Richmal Crompton is famous for being the author of the William books, which sold over 8 million copies in her lifetime, but she also wrote forty novels for adults, the best of which is, in our view, Family Roundabout, a 1948 book about the life of two families during the inter-war years.

Family Roundabout centres on two matriarchs, around whom their two families spin.

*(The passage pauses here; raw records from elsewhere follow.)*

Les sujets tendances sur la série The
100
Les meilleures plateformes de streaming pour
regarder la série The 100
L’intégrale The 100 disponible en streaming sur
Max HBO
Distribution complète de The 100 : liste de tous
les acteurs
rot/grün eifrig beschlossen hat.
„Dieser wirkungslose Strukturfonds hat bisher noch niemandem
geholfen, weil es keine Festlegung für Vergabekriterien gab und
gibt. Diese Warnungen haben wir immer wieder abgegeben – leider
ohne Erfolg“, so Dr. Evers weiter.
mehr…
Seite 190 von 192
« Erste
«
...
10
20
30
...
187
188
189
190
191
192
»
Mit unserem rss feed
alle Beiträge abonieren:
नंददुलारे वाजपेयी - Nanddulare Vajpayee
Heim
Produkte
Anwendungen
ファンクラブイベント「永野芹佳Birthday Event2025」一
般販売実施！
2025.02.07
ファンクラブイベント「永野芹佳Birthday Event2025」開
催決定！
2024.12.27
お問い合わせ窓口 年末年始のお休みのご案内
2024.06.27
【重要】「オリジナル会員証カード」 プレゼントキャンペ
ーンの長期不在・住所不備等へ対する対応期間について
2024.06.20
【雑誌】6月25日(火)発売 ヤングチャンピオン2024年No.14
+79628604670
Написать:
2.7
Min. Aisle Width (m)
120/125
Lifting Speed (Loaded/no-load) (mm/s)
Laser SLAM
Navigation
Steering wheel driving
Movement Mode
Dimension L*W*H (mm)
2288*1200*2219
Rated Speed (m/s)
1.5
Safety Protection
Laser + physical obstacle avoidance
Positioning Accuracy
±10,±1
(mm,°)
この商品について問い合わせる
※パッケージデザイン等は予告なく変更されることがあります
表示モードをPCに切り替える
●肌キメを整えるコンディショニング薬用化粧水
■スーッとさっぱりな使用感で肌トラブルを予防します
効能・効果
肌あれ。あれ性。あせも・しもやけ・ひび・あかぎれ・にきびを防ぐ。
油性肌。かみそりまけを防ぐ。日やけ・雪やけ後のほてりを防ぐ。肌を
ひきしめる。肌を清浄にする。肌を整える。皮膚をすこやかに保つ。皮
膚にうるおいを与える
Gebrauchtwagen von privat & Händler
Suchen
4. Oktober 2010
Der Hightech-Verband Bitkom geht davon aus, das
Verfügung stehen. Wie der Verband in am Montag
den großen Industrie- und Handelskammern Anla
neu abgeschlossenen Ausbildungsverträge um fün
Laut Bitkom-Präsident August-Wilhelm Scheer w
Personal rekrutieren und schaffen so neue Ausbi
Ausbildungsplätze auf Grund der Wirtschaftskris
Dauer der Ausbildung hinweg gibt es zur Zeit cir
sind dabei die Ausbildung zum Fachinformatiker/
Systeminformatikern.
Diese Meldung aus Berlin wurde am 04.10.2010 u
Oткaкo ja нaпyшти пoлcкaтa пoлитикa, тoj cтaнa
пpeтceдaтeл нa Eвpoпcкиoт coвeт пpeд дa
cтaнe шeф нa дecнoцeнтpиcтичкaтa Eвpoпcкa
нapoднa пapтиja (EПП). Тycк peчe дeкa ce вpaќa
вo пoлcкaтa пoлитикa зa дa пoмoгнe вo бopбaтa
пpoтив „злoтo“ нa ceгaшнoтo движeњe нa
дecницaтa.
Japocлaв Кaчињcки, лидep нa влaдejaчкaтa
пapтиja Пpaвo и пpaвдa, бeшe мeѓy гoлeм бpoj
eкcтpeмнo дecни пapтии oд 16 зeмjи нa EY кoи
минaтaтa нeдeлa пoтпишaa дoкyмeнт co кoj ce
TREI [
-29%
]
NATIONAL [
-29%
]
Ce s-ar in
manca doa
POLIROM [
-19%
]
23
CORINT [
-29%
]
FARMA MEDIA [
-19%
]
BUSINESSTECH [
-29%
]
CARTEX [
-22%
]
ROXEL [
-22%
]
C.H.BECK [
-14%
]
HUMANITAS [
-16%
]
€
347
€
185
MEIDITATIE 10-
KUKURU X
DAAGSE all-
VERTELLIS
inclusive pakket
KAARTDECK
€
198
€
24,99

One is dreamy, laissez-faire, kindly and bookish; the other is controlling, managerial, efficient and energetic. 'Mrs Fowler's hands-off approach is on the face of it more appealing that Mrs Willoughby's repressive autocracy,' writes Juliet Aykroyd in her Preface, 'but in the end we are left pondering, What is a successful mother, or, come to think of it, a successful child?'

The two women try hard, but inevitably the family roundabout goes round and round, the riders go up and down, and both must accept their children as they really are, rather than as they would like them to be; for all their efforts, whether misplaced or well-meaning, as it used to say above nursery doors - 'tout laisse, tout casse, tout passe'. This is quite a sardonic book, certainly it is not anodyne, and the reader is led to conclude that neither Mrs Fowler nor Mrs Willoughby have spun the roundabout quite as they should. 

Endpaper

An example of 1940s 'peasant-art' style, the fabric shows prancing roundabout horses on a striped background. 'Roundabout', a cotton and rayon tissue, was designed by Warner's staff designer Albert Swindells in 1946 when the book was being written. One of the matriarchs in it, Mrs Fowler, is especially fond of her 'faded cretonnes and threadbare damask' but might have had 'Roundabout' for new curtains.

Picture Caption

Detail from a 1928 Southern Electric Railway poster 'Kentish Hills & Surrey Dales' by Ethelbert White


Read What Readers Say

Kathleen Jowitt

‘Family Roundabout’ is a gently-paced novel following two families headed by two very different matriarchs through the years before the Second World War. Mrs Fowler is a hands-off kind of a parent; Mrs Willoughby is quite the opposite. The plot follows their children, who are all grown up or almost grown up at the beginning of the book, through more or less ill-advised marriages, love affairs, careers, and attempts to leave the home town. Crompton is very good on the nuances of family dynamics, on the equally strong desire to escape and to be supported, of small feelings that become big problems. And the sense of comic timing that makes the William books hilarious serves her well here, although of course it’s more subtle, somehow meshing wonderfully well with the wistfully optimistic tone. The characters are neither too bad nor too good; one rather wishes that some of them would get their respective acts together, but sympathises with them nevertheless and understands why they just can’t.

BagFullOfBooks

‘Family Roundabout' is a well-written, critical observation of domestic drama and complex familial relationships. Mrs Fowler silently witnesses the trial and tribulations of her family. Mrs Willoughby rules hers with an iron hand. At the end of the story they have a remarkable conversation about family troubles recurring at cyclical intervals, almost like a constantly moving roundabout. Each of the characters and their relationships are described with remarkable clarity. Foibles in human character are acutely observed. None of the characters are perfect. They are all remarkably human and awaken the sympathy of the reader.